Tokyo shares may enjoy a rebound from this week's losses as the yen stabilises and investor fears potentially ease next week over debt woes in Europe and the United States, analysts said Friday. Shares felt the impact of the eurozone crisis and downgrade threats looming over US debt this week prompting the rise of the safe-haven yen versus the euro and dollar.
The strong yen deflated sentiment that had recently been lifted by signs of a faster than expected post-quake recovery, dealers said. But Tsuyoshi Nomaguchi, Daiwa Securities strategist, noted that the Nikkei index may head back towards the 11,000 level "if external factors such as the debt problems in Europe and a high yen calm down."
On Friday Italy was near the finishing line in racing to slash benefits and pensions with a 48-billion-euro ($68-billion) austerity budget to firefight the eurozone debt crisis lapping at its shores.
Leaders of the 17-nation euro area meanwhile are scrambling to resolve divisions over a new bailout for Greece and lay the ground work for a debt crisis summit that could take place as soon as Monday, officials said.
In the week to July 15, the benchmark Nikkei index at the Tokyo Stock Exchange slipped 1.61 percent or 163.26 points to 9,974.47, reversing a 2.73 percent gain earned the previous week.
But the broader Topix index of all first section shares lost 1.71 percent or 14.98 points to 859.36. The renewed worries over the Greek debt crisis and its possible spread to larger economies, such as Italy and Spain, pulled down European and US markets this week, weighing on Japanese shares.

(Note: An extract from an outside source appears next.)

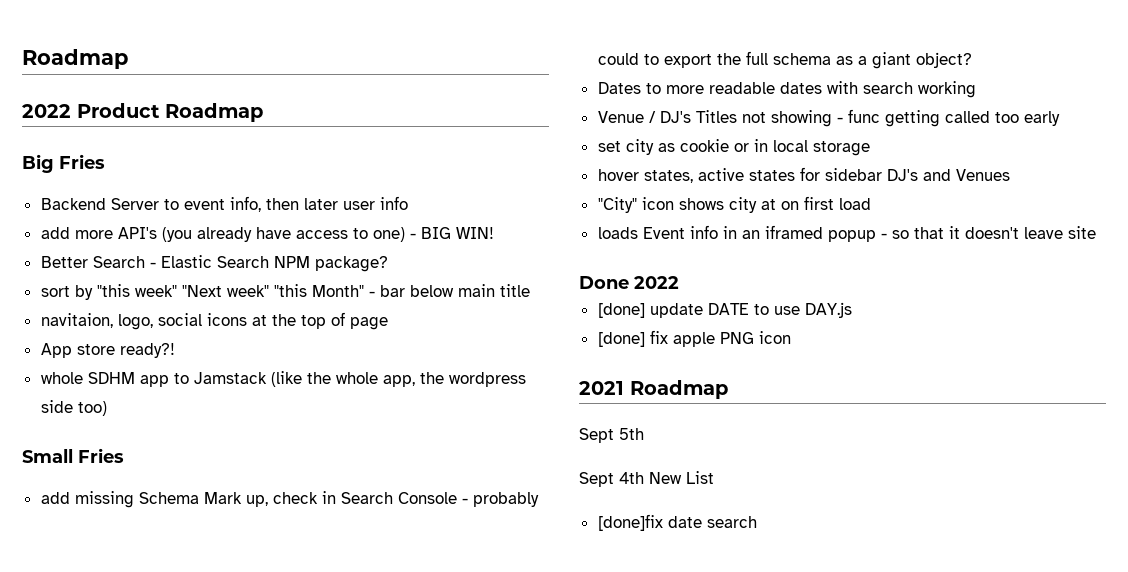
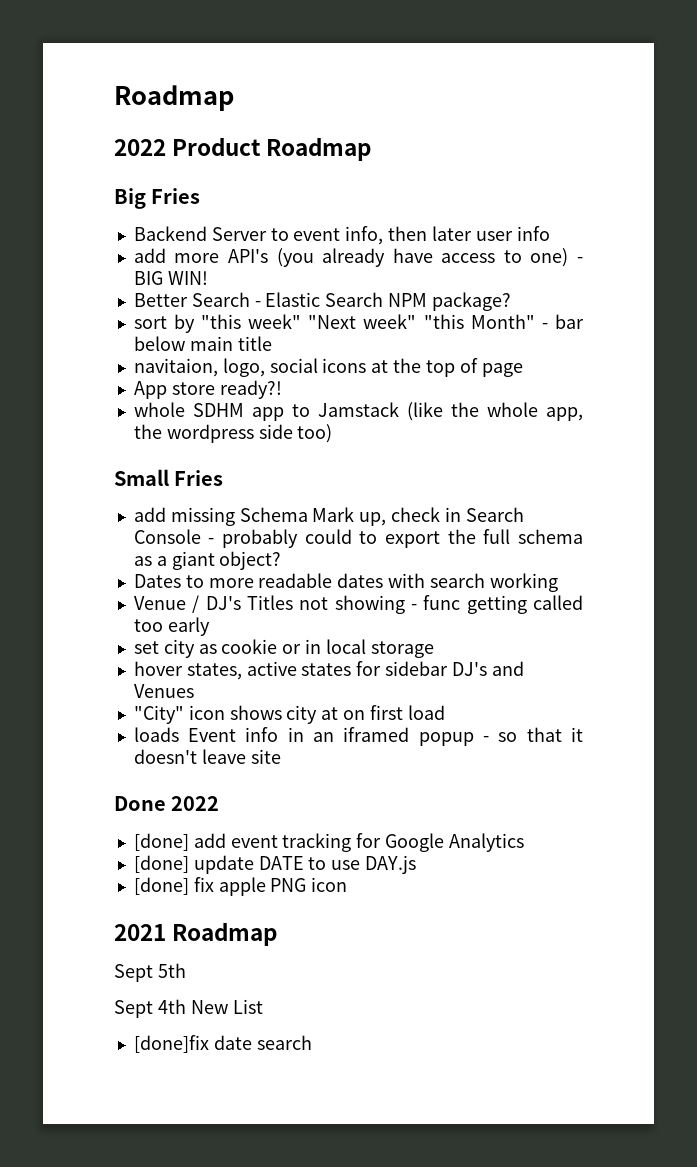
(679, 282) none -> [133,833,524,852] // [done] add event tracking for Google Analytics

Meanwhile ratings agencies threatened to downgrade US debt as the White House and Republican opponents remained at odds over a long-term plan to slash the huge US deficit. The country faces a risk of default if it fails to raise its $14.3 trillion debt ceiling by August 2.
Investors sold the euro and the dollar in favour of the yen, whose appreciation hurts Japanese exporters by making their products more expensive overseas and by reducing the value of their foreign revenues.
But the Nikkei and Topix held steady for the rest of the week, despite the steady surge of the Japanese currency to 79.20 yen to the dollar on Friday from 81.28 yen a week earlier. The indexes ended the trading week in positive territory, with Nikkei enjoying a 0.39 percent rise on Friday while the Topix added 0.29 percent.
Nomaguchi said investors are waiting for Japan's trade data, to be released on Thursday which might show a pickup in exports, thanks to supply chain recovery following massive disruption from the March earthquake and tsunami. US housing market data should also show improvement and could also buoy the US and Japanese markets, Nomaguchi added.